** Coluna publicada no Jornal Diário do Meio Oeste - edição do dia 07 de julho de 2012.**
Ouvindo: Bon Jour do
Salvador Domínguez.
Já
deve ter escutado, ou lido, a expressão epifania. Descobrir o significado já
vem junto de outras descobertas na vida. Quem sabe seria a localização da telha
que faltava para cobrir o telhado. Aquele velho buraco, por menor que fosse,
sempre era motivo de o fazer pensar em como cobrir. Cobria-o com um pedaço de
madeira; não ficava bom. De fora, via-se que destoava das demais peças. Cobria
com lona, mas também não gerava o sentimento de pertencimento.
Passamos
anos após anos procurando, consciente ou inconscientemente, a tal da peça que
falta. Alguns descobrem, outros morrem com esta lacuna. Esta telha pode ser uma
pessoa, um trabalho, uma obra, o plantio de uma árvore, a publicação de um
livro ou filme, o salvamento de uma pessoa, um beijo na mão do Papa, assistir o
show do seu ídolo. A tal da telha pode ser encontrada no momento em que menos
se espera. Pode morrer a procurar, sem encontrar. Não se busca, eis que a telha
surge.
Ouvi,
algum dia, a história do pequeno gato. O gato-pai olhava o filhote e
analisava-o correndo atrás do rabo. Quem já viu isso em gato ou cachorro, sabe.

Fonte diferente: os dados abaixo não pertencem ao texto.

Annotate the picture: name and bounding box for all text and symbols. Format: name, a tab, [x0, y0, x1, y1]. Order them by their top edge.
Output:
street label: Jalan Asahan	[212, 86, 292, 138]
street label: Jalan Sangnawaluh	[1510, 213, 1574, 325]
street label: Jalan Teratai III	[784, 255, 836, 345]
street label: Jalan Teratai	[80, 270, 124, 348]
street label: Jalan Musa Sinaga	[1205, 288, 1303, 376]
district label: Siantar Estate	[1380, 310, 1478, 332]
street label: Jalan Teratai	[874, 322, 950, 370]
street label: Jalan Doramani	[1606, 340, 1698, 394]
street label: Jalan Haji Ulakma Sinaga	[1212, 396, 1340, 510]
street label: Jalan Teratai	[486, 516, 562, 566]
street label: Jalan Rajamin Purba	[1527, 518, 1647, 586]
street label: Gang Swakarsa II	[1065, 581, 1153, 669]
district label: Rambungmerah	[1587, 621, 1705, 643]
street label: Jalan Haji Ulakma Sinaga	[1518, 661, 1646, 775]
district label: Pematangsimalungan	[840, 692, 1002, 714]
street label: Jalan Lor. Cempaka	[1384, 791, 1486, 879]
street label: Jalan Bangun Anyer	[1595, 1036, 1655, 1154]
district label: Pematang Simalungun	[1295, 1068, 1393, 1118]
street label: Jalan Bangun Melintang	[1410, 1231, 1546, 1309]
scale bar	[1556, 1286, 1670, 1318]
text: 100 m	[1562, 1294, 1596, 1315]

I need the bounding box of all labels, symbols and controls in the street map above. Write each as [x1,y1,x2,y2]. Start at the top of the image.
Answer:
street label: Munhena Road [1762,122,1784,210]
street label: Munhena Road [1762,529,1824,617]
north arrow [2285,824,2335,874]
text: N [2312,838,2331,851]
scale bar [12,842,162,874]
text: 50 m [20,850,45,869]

Fica girando e girando até cansar. Até que cansou e o gato-pai disse não ser
necessário correr atrás, pois, quando se percebe, ele está sempre junto. Aliás,
e bem perto. Alguns passam a vida correndo atrás e não localizam a telha que
falta. Outros, sem procurar, descobrem a telha da cobertura.
E
esta epifania veio depois de um momento de silêncio. A própria voz que me
afastou, trouxe-me de volta. Tive de rastejar nos mais perversos sentimentos impregnados
no meu íntimo para poder ter a claridade suficiente de olhar o restante do que
continha e não apenas os resquícios do passado. Ao que acendeu a luz do
corredor, não o conheço. Pode soar esquizofrenia, mas sempre há outro dentro de
cada um. No momento da inópia, algo eclode do inconsciente.
Eis
que o silenciar se tornou necessário para que a voz pudesse ser ouvida. Aliás,
a voz não falou, ela obrigou a deixar a penúria de um estado. Foi um comando
necessário para suprimir algumas telhas imperfeitas e recolocar as novas. O
quebrantado foi substituído. Com a novidade, eis que outras vozes se
apresentaram, indicando caminhos. Não houve a possibilidade de dois ou três
caminhos, traçar dois ou mais ao mesmo tempo. É regra da Física: não podem dois
corpos ocupar o mesmo lugar.
A
escolha do caminho, mesmo sem o conhecer, literalmente, foi traçado mais com o
sentimento de aventura (e guiado por placas de sinalização). Para confessar,
com a informação de um que outro frentista de posto. Mas estas passagens foram
necessárias para que a telha surgisse mais adiante. Como nas lojas que vendem
azulejos em desuso, não tão comuns na região Sul do Brasil, mas que são muito
úteis. O preço é caro, mas a necessidade de localizar uma peça única o faz
valer a pena no contexto final.
A
metáfora da telha pode ser usada por variadas formas ou até concepções. Depende
da sensibilidade. Esta telha por ser qualquer coisa - mas qualquer mesmo. A
minha telha tem nome, sobrenome, um cabelinho tipo pêssego cheiroso, e a voz
mais gostosa de se escutar no mundo. Foi esta voz que me fez acordar diante das
minhas profundezas, a minha epifania. Sei que aos poucos vai tomando forma, os
sons vão se assemelhando aos nossos, mas, com justiça, superou a Chrissie Hynde.
Ouvindo: Something To Believe In do The Pretenders.
PS: Acima, a minha telha que faltava.